● Activity list
a) List every feature that the radar velocity text says velocity cross sections can help identify.
b) Carry the radar velocity text forward from where it ends.

● Text section
● ● ● ●

Like reflectivity, the level II data of velocity can be used to create 3-D displays. Cross sections can help the user identify vertical signature of a tornado by identifying areas of strong inbound velocity directly adjacent to areas of strong outbound velocity (figures 11 through 14). Mesocyclones, the rotating core of supercell thunderstorm, can also be detected as in the same manner of tornadoes, but at a higher elevations, generally weaker velocities, and covering a larger area (figure 12). Velocity cross sections can also identify rear inflow jets, which are a feature found in many squall lines that can signal the descent of destructive straight-line winds to the surface (figure 16). These features can also be detected using isosurfaces and radar volumes by choosing the right parameters, but these will often be noisy and difficult to interpret (figures 13 and 14).

Figure 8: The idealized structure of a supercell thunderstorm with the locations of the tornado and mesocyclone labeled.

Figure 9: The images in this post are from a severe weather outbreak in the Dallas/Ft. Worth area on April 3, 2012. This scan from 1:27 CDT (1827 UTC) was also used in figure 8. Looking to the northeast, the supercell in the foreground included a tornado inflicting EF-2 damage near Kennedale; the circle of reflectivity near the bottom of the image is from the debris the tornado was lofting into the air. This tornado caused roughly 200 million dollars in damage and the supercell further to the east had also spawned a EF-2 tornado that caused about 400 million dollars in damage.

Figure 10: A 45 dBZ isosurface from the same scan; the Kennedale tornado can be vaguely identified as a semi-isolated column in the center of the image.

Figure 11: A 0.5 degree velocity image from the same time as figure 8, but from a different angle.

Figure 12: A velocity cross section revealing the vertical profile of the rotation due to the tornado (lower down) and the wider mesocyclone (upper portion). The image is contaminated by aliasing (the erroneous bright green gates on the right side of the lower circulation) over a considerable depth of the tornado's signature.

Figure 13: An isosurface of the -20 kt (20 kt inbound) radial velocity. The bright side of the column is the aliased outbound signature, while the duller green on the left side near the base of the column is the actual inbound velocity. Because the storm was moving away from the radar, the inbound velocities associated with this supercell were generally lower than the outbound velocities.

Figure 14: A volume scan does not help much in with velocity data, though the column of aliased velocities can be identified here.

● ● ● ●

Dataset items:
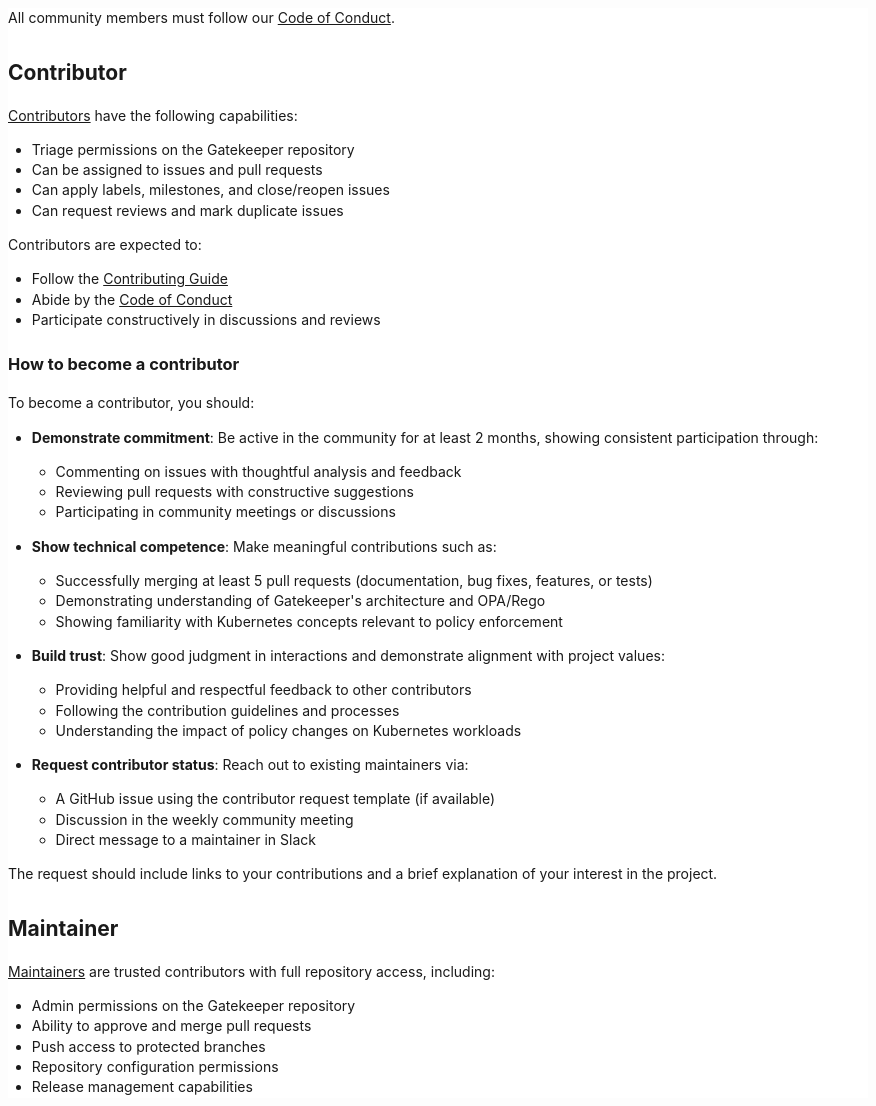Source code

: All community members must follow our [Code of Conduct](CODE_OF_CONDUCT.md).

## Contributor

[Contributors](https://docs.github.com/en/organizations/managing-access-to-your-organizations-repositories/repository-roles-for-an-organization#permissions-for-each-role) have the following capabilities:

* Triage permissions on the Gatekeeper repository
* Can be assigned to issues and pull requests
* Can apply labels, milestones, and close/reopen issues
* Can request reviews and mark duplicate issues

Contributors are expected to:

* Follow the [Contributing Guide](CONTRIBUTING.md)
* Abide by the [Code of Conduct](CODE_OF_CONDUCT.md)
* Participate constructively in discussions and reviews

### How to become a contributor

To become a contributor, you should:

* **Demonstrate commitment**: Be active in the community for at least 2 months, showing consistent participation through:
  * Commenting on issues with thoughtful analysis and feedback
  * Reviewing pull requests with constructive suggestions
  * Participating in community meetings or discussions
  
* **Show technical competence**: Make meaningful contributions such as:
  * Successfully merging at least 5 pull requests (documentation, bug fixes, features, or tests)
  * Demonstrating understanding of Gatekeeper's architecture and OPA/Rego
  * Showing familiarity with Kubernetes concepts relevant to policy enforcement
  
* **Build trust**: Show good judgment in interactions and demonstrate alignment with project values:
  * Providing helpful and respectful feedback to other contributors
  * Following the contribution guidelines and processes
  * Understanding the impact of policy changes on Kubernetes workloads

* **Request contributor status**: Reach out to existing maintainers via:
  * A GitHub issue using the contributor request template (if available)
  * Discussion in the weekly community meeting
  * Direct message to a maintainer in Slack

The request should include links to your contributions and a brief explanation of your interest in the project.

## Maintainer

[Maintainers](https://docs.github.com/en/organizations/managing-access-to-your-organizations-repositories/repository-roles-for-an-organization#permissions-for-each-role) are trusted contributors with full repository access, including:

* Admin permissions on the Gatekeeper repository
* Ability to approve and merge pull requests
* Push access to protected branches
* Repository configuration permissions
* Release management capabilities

● ● ● ●

● Results for each task
a)
- The vertical signature of a tornado
- Mesocyclones
- Rear inflow jets

b)
Figure 15: The 0.5 degree spectrum width shows high values in the updraft area of the storm (the right side, near the bottom of the image) and associated with the tornado debris (immediately below and to the left of the main updraft area).

Figure 16: A little later in the day (3:33 CDT, 2033 UTC) a squall line moved through the area. The velocity cross section shows strong winds associated with the rear inflow jet (lower red area) being brought down towards the surface while the updraft flow (lower right to upper green area) was inbound. Notice the small amount of aliasing in the jet and in the upper right where strong upper-level winds are blowing the storm's anvil downwind.



Level III Products (and their product codes)

Level III Base Velocity (N0V, N1V, N2V, N3V, N0W, and many others)
These are simply flat, individual files of the lowest few tilts of base velocity. They are analogous to the level III base reflectivity products in that they have undergone some quality control and have been largely dealiased (figure 17). Unlike their reflectivity counterparts, however, they still retain areas of range folding.

Figure 17: The level III image of the radial velocity and reflectivity of the Kennedale tornado and its parent supercell.


Level III Base Spectrum Width (NSP, NSW)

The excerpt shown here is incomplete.